Genau. Für unsere Kunden geht es in erster Linie um die Systemkosten und die Kosten für jede einzelne Kilowattstunde, also um die Levelized Cost of Energy (LCOE). Das gilt zuallererst für kommerzielle oder industrielle Installationen. Unsere DC-Optimierer haben einen Wirkungsgrad von 99 Prozent. Nur ein Prozent der Energieausbeute aus den Modulen wird in Abwärme umgesetzt. Mit Mikroinvertern erreicht man zurzeit rund 96,5 Prozent Wirkungsgrad. Die Wärmebelastung der Platinen wäre demnach 3,5-fach höher. Viele Solarmodule werden auf Dächern montiert. Dort ist es fast unmöglich, die Abwärme wegzuführen, weil die Module an sich auch sehr warm werden. Es ist viel einfacher, den Stringwechselrichter an einem schattigen Ort zu installieren, um die Abwärme abzuleiten.
Sie erwähnten LCOE, die Kosten für jede Kilowattstunde aus Sonnenkraft. Wie werden diese Kosten durch die Systemkonfiguration beeinflusst?
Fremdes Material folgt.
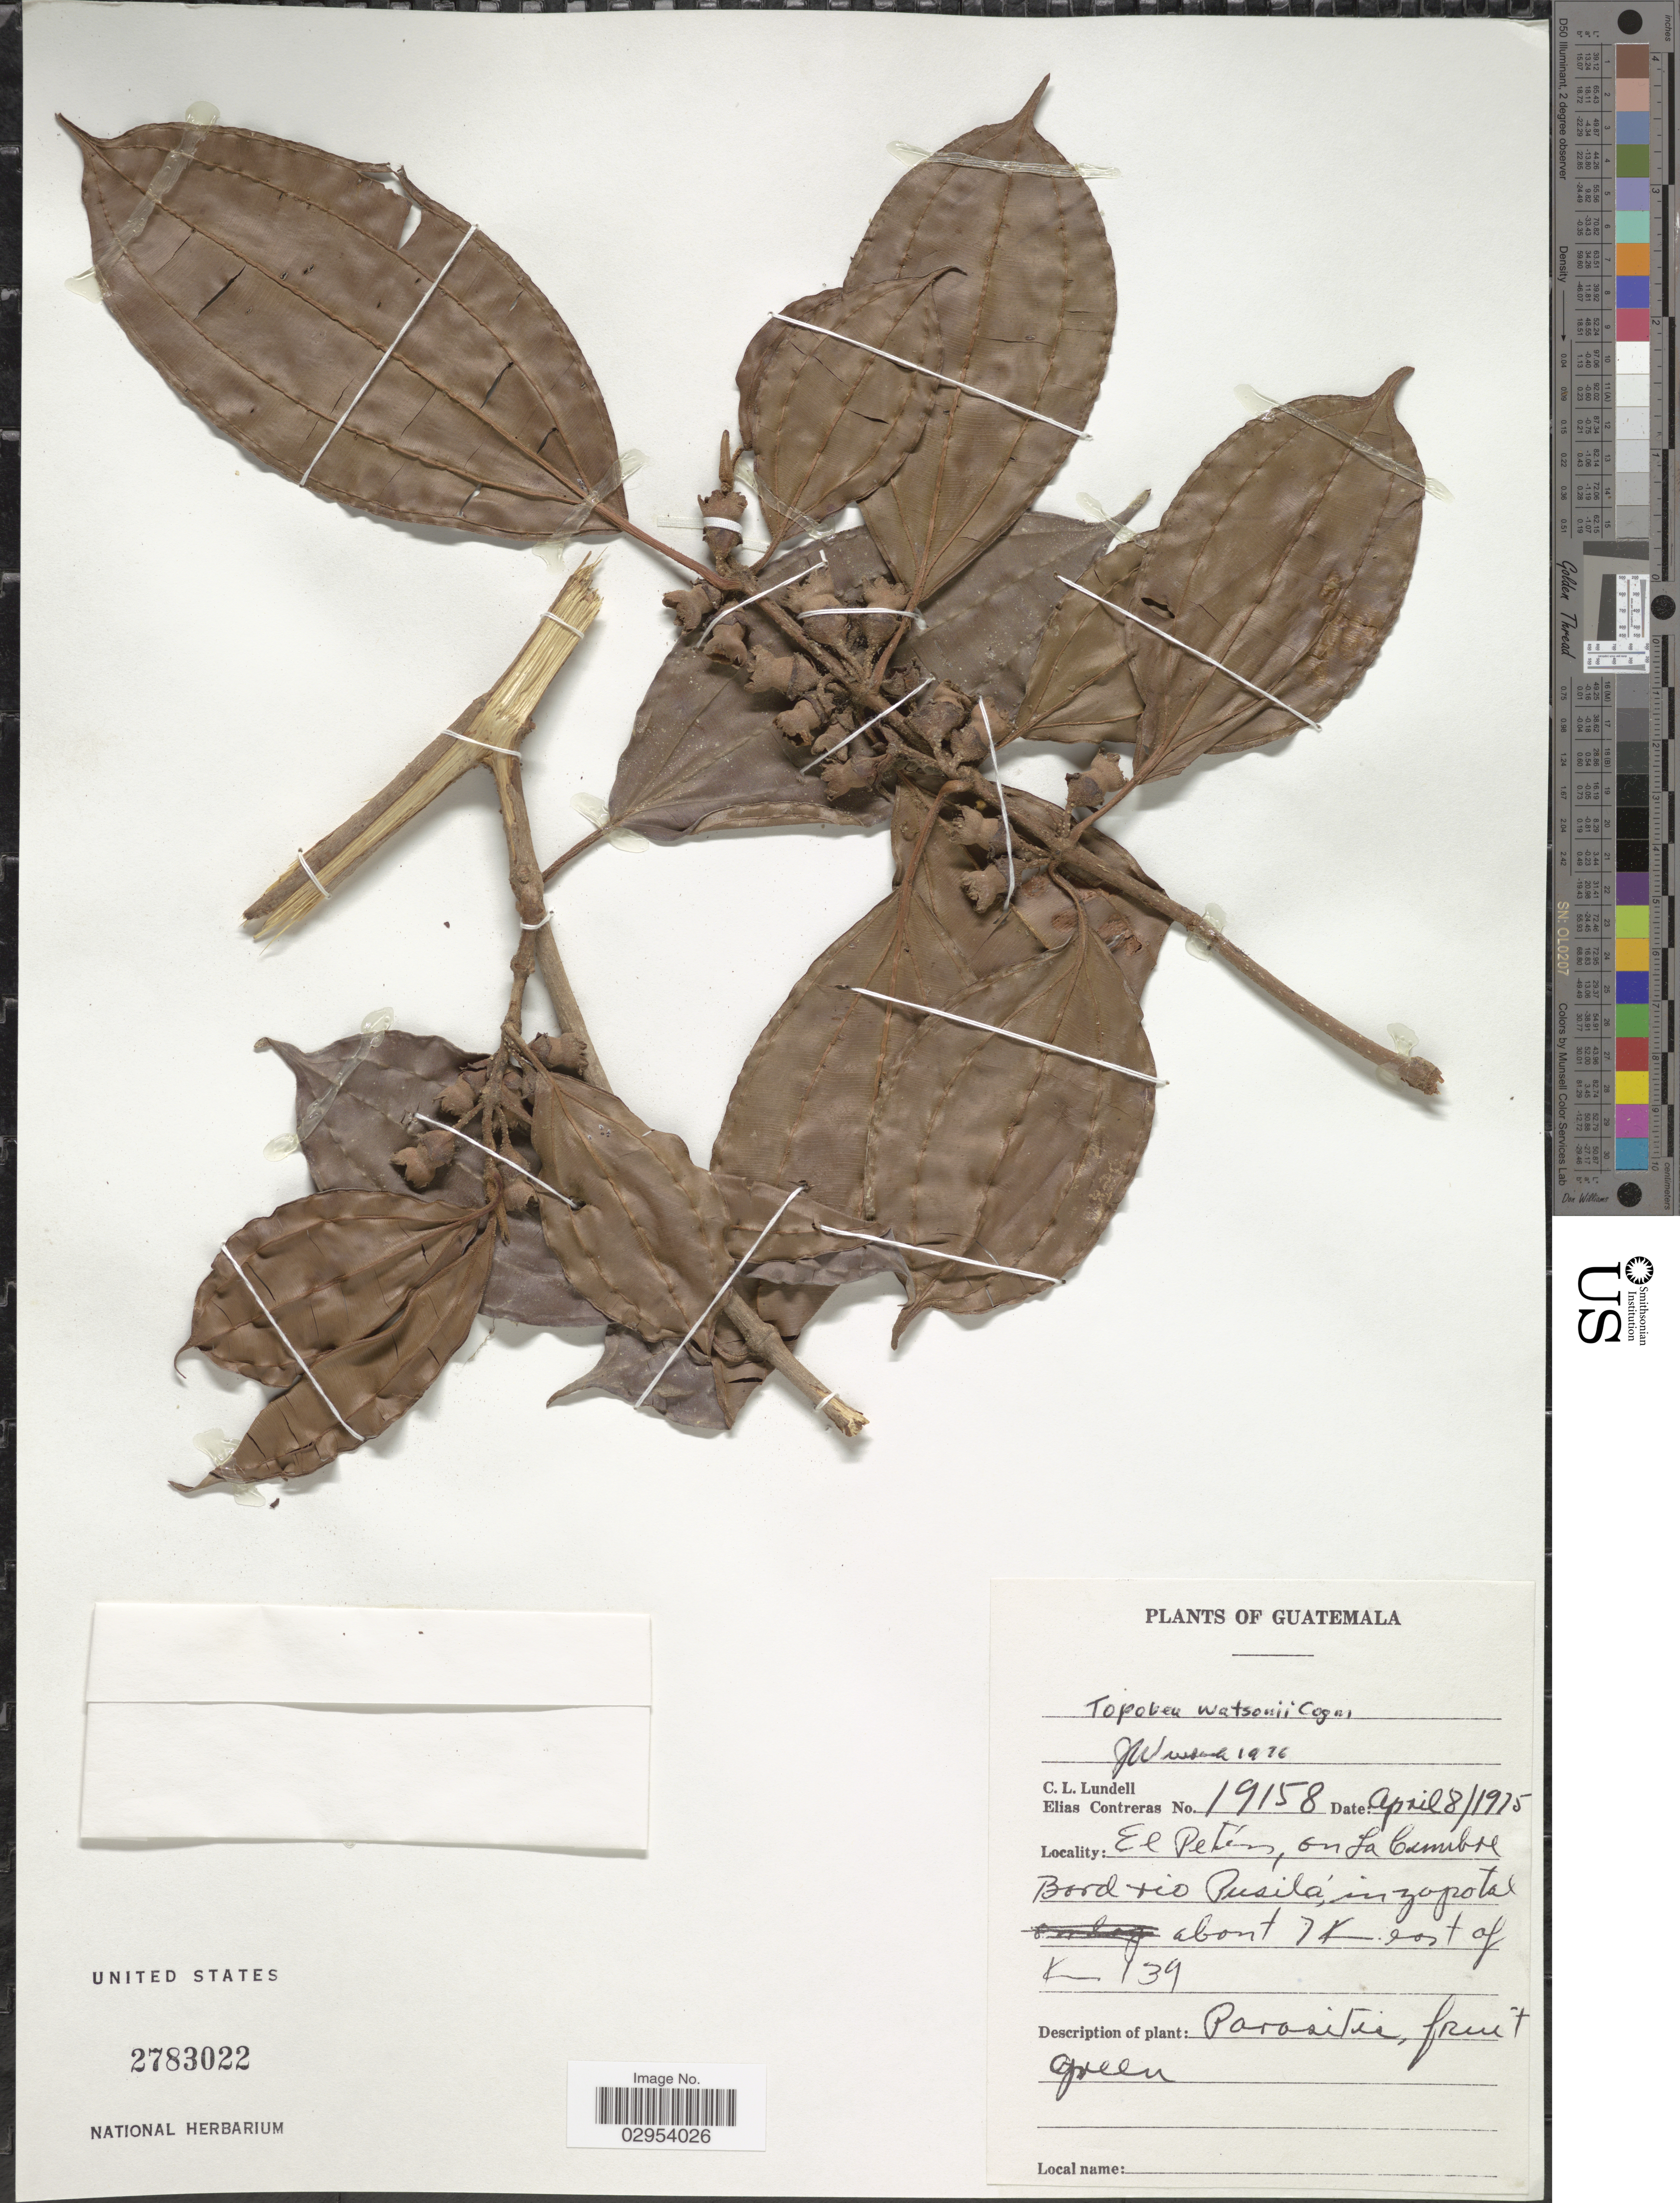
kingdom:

Unsere DC-Optimierer setzen die Modulspannung in eine Standardspannung um. Das MPP-Tracking ist integriert. Man kann also die Modulstrings sehr einfach planen und montieren. Der Planer ist völlig unabhängig von Problemen mit Mismatch oder Stringlängen, weil alle DC-Optimierer dieselbe Spannung anbieten. Ein normaler Stringinverter kann 22 oder 23 Module im String steuern. Wir können bis zu 50 Module in einem String vereinen. Zwar arbeiten wir mit 1.000-Volt-Technik, bekommen aber Erträge, als würden wir ein 1.500-Volt-System fahren.
Wie erklären Sie das?
Der Bedarf an DC-Verkabelung ist viel geringer als bei den klassischen Strings. Kupferkabel sind nicht billig. Je größer eine Solaranlage ist, desto mehr verteuern die Kabel die Gestehungskosten des Solarstroms. Wir können den Kabelbedarf um fast die Hälfte reduzieren, ein wichtiger Vorteil bei LCOE.
Was kommt als Nächstes aus Ihren Laboren?
Unsere neue, die mittlerweile vierte Generation von DC-Optimierern wird nur noch einen Asic-Chip beinhalten. Die Platine ist sehr klein, es gibt keine aktiven Bauelemente mehr. Das wird ein großer Fortschritt in der Technologie sein. Die kürzlich angekündigten HD-Wave-Wechselrichter werden die Systemkosten weiter reduzieren. Darin kommen Mosfets für niedrige Spannungen zum Einsatz, die viel geringere Schaltungsverluste als die herkömmlichen IGBT verursachen.
Mit welchen Frequenzen schalten die Mosfets im Unterschied zu den IGBT?
Normalerweise schalten die IGBT mit 16 bis 20 Kilohertz, die Mosfets mit mehreren Hundert Kilohertz. Aus diesem Grunde ist die Sinuskurve am Ausgang der Leistungsstufe fast ideal. Wir brauchen kleinere Spulen, um die Ströme für das Stromnetz zu glätten. Die Leistungsdichte der Wechselrichter steigt, auch können wir sie viel kleiner bauen. Ein HD-Wave-Inverter für sechs Kilowatt wiegt nur 9,5 Kilogramm. Für uns ist die Strategie klar: Wir erobern die Märkte mit Innovationen und werthaltiger Technologie. Damit können und dürfen wir nicht aufhören. Nur dann haben wir einen guten Stand gegen den Preisdruck in der Solarindustrie.
Das Gespräch führte Heiko Schwarzburger.
Lior Handelsman
gehörte 2006 zu den Gründern von Solaredge, einem israelischen Anbieter von DC-Optimierern für Solarmodule und von Wechselrichtern für Solargeneratoren. Gegenwärtig ist er Vizepräsident für Marketing und Produktstrategie. Das Unternehmen hat heute weltweit rund 500 Mitarbeiter.